Challenge 1
In the Grand National preview, which two horses have won the race more than once since the 1970s?
Challenge 2
Please pick up the Grand National preview after its final sentence and keep writing it.

[Begin Document extract]

Last year’s 50/1 winner of the Grand National, Noble Yeats has been taken much more seriously in his races this year, and rightly so, as he has been in excellent form all winter.

Now 8/1 for this year’s contest, there’s little to suggest that the Emmet Mullins-trained gelding will not go well once again and make a decent bid for a second win. Admittedly, more than one Grand National victory is extraordinarily rare, with only Red Rum and Tiger Roll having achieved this since the 1970s.

Noble Yeats comes to Aintree once again having won here in December and run fourth in the Cheltenham Gold Cup with a good round of jumping and staying on well in the finish. If Aintree is the course that gets the best out of him, there is not much standing in his way for a good result. We know he can jump, stay and handle the ground.

The question is, can he do it better than the rest of the field while carrying 11st 11lbs? Near-top-weight winners in the Grand National are rare, but not unheard of. Many Clouds, for example, won the race in 2015 carrying 11st 9lbs but, statistically, Noble Yeats is likely to be disadvantaged by being allocated 11st 11lbs for this year’s race.

Gaillard Du Mesnil

If any Cheltenham Festival race was to be pegged as the best preparation for the Grand National, the National Hunt Challenge Cup would surely be in contention. Three miles and six furlongs around the Old Course at Prestbury Park is quite some test, but one that Willie Mullins’ Gaillard Du Mesnil negotiated near perfectly, and is now 14/1 fourth favourite for the National.

[End Document extract]
[Begin Entries provided]

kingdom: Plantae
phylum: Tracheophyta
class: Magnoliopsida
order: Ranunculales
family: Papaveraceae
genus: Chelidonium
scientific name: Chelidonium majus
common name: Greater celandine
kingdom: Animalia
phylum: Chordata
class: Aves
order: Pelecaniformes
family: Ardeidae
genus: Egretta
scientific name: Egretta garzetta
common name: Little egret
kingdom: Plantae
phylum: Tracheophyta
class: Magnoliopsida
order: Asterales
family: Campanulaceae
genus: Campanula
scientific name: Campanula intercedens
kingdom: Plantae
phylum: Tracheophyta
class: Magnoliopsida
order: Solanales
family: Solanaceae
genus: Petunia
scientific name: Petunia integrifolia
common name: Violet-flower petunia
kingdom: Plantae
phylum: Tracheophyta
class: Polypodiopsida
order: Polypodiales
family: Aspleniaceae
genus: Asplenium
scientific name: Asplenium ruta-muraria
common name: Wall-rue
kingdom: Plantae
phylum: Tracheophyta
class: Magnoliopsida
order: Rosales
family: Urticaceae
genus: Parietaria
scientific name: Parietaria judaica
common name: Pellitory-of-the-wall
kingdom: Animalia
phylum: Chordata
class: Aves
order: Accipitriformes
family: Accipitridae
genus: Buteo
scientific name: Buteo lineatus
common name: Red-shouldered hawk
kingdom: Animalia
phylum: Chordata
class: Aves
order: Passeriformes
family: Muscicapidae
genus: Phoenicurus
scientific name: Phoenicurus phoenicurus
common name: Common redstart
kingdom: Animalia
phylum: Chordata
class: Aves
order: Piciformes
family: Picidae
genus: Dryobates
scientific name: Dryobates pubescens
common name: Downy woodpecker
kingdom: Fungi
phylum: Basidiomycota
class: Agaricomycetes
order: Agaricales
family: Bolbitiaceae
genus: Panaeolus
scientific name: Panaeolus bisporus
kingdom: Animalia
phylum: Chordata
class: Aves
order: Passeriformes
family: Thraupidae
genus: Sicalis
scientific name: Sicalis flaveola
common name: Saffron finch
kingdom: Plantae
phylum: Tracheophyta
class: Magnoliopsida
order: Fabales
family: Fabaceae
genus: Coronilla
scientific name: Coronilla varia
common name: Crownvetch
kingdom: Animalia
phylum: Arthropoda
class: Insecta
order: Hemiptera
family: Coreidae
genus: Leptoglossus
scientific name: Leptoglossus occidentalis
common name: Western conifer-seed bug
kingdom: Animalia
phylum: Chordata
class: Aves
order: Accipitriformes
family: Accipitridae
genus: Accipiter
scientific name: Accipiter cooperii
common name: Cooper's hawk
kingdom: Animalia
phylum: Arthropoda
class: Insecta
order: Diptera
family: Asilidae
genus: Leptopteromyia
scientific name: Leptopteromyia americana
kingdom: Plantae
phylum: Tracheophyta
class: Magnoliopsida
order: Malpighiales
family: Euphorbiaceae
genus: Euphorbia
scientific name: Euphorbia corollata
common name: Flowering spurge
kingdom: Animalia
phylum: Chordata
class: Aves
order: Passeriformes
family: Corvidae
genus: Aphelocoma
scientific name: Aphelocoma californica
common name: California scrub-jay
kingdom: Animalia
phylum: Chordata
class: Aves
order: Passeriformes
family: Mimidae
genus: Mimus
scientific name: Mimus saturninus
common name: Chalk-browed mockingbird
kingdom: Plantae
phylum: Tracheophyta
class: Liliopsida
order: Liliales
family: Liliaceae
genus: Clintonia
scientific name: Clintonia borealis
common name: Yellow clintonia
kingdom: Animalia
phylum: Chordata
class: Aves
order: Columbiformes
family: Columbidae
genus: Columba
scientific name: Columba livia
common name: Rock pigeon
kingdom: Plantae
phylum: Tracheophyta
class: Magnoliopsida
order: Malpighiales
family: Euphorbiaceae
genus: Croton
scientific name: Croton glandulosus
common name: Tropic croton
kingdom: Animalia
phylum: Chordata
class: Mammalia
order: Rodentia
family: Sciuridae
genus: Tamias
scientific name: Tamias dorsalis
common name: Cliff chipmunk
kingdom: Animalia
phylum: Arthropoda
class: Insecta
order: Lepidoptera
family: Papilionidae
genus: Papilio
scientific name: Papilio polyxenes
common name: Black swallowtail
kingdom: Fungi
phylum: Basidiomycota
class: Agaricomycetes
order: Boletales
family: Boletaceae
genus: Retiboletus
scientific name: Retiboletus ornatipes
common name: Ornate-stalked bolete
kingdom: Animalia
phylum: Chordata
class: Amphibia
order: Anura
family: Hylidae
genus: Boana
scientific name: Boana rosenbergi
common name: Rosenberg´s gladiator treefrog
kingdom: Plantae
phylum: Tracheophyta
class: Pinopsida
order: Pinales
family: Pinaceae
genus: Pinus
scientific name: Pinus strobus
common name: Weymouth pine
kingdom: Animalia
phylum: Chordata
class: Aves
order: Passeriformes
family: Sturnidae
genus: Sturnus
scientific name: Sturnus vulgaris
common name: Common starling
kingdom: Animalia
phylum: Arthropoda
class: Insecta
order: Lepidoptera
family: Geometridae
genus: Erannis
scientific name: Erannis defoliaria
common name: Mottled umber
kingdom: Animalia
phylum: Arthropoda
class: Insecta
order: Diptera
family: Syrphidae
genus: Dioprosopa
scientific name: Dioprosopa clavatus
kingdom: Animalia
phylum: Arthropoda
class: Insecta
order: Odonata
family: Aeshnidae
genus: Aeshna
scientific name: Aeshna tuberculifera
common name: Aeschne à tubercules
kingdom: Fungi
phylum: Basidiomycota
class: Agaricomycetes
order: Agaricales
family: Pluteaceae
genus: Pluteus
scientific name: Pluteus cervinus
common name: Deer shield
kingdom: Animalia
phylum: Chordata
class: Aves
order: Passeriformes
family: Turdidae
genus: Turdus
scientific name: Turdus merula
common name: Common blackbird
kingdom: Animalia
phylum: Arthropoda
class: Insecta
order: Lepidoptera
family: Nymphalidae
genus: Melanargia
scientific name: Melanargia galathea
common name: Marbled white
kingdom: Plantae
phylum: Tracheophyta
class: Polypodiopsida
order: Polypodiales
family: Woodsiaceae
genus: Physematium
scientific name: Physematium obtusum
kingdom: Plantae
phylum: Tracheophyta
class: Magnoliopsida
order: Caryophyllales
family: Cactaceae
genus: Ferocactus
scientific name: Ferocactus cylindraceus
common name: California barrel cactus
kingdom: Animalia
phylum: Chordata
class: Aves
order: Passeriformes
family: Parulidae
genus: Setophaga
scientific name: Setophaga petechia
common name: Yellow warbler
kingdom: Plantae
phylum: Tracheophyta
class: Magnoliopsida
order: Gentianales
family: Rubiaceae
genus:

[End Entries provided]

Written answer 1
Red Rum and Tiger Roll

Written answer 2
Only having to go another four furlongs this time around, Mullins’ charge is looking well placed to make himself known to his main rivals. While it is true that horses aged seven, as Gaillard Du Mesnil is, do not often win the race and usually need a couple more years to mature and gain experience, let’s not forget that Noble Yeats won last year aged seven, defying very long odds.

Willie Mullins hasn’t won a Grand National since 2005 but is having a monumentally successful season. A proven stayer like Gaillard Du Mesnil need only prove that he can jump consistently well enough to prove his worth. Carrying 11-stone, he’s certainly not without a chance but is still likely to have something to find on form with the three above him in the market.